Deakin's work with its complex composition and blend of environments is laced with architectural sensibilities reflecting a world that may seem dystopian or halfway to utopia depending on your perspective from a threshold. This is the main interest of his practice and here lies the contradiction in the quest for the idealised utopia. There is a reference to the work of the nineteenth century English architect, poet and writer William Morris' novel 'News From Nowhere' in the research for the paintings. Exploring the hybrid of the built / artificially constructed and the natural environment at the very intersection which they collide or rather fuse. The suggestion of nature's struggle and turn against the humanly constructed environment or even its reclamation through the ruins is avoided. We are presented with the point at which there is a momentary equal partnership - hybrid, threshold and land of nowhere. This intersection between the urban and the natural is highlighted with Deakin's signature dissolving effect. It is the re-imagining of a utopia of ruins rather than the expected dystopian viewscape
The technique and tonal sensibility employed in these works serves to draws in the viewer with a palette of pastel tones, mellow, soft and soothing hues that conjure up a sense of near-neutral yet heightened Romantism of nineteenth century traditional landscape paintings. Even with observations and investigation into the so-called 'edgelands' of abandoned railways, industrial scrubland or retail parks, Deakin attempts to dissolve these in his painting by creating spaces with a sense of vulnerability.

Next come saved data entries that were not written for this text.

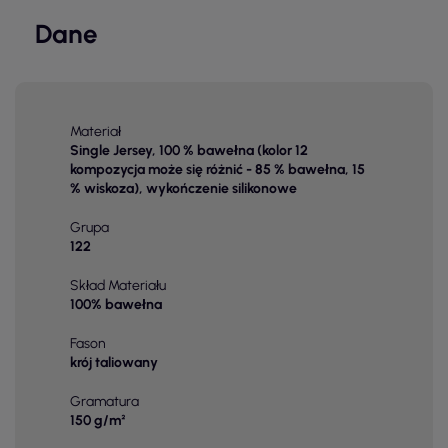
Dane
Materiał
Single Jersey, 100 % bawełna (kolor 12
kompozycja może się różnić - 85 % bawełna, 15
% wiskoza), wykończenie silikonowe
Grupa
122
Skład Materiału
100% bawełna
Fason
krój taliowany
Gramatura
150 g/m²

In the painting 'Navigator' we witness the state of an artificial giant cube juxtaposition against natural rocky planes as that very volume dissolving through a secondary plane creating an oscillation in the perceived distance and depth. This conflicting vanishing points lends itself to Deakin's continued exploration of thresholds. On the other hand, in the 'Multiplier' the perception of distance constantly shifts through the destabilisation of the flat illusionary surface. The entire environment seem to be melting or dissolving into a single matter as the internal wasteland ruin merges with the external natural environment. Nature providing the draping melting curtains over the artificial man-made intervention of brick wall and interior ruins. This paradox is a consistent strand in Deakin's paintings. As in previous works where we have seen mountain scenes reminiscence of nineteenth century paintings of Yosemite National Park or the Rocky mountains juxtaposition against debris and gravel piles of the Canadian gold-mines that the artist observed first hand.
Overall, these pictures of hybrid spaces seem to suggest that what is perceived as reality is only a projection of our imagination, alluding to the fact that the quest for utopia is one that can probably never be realised.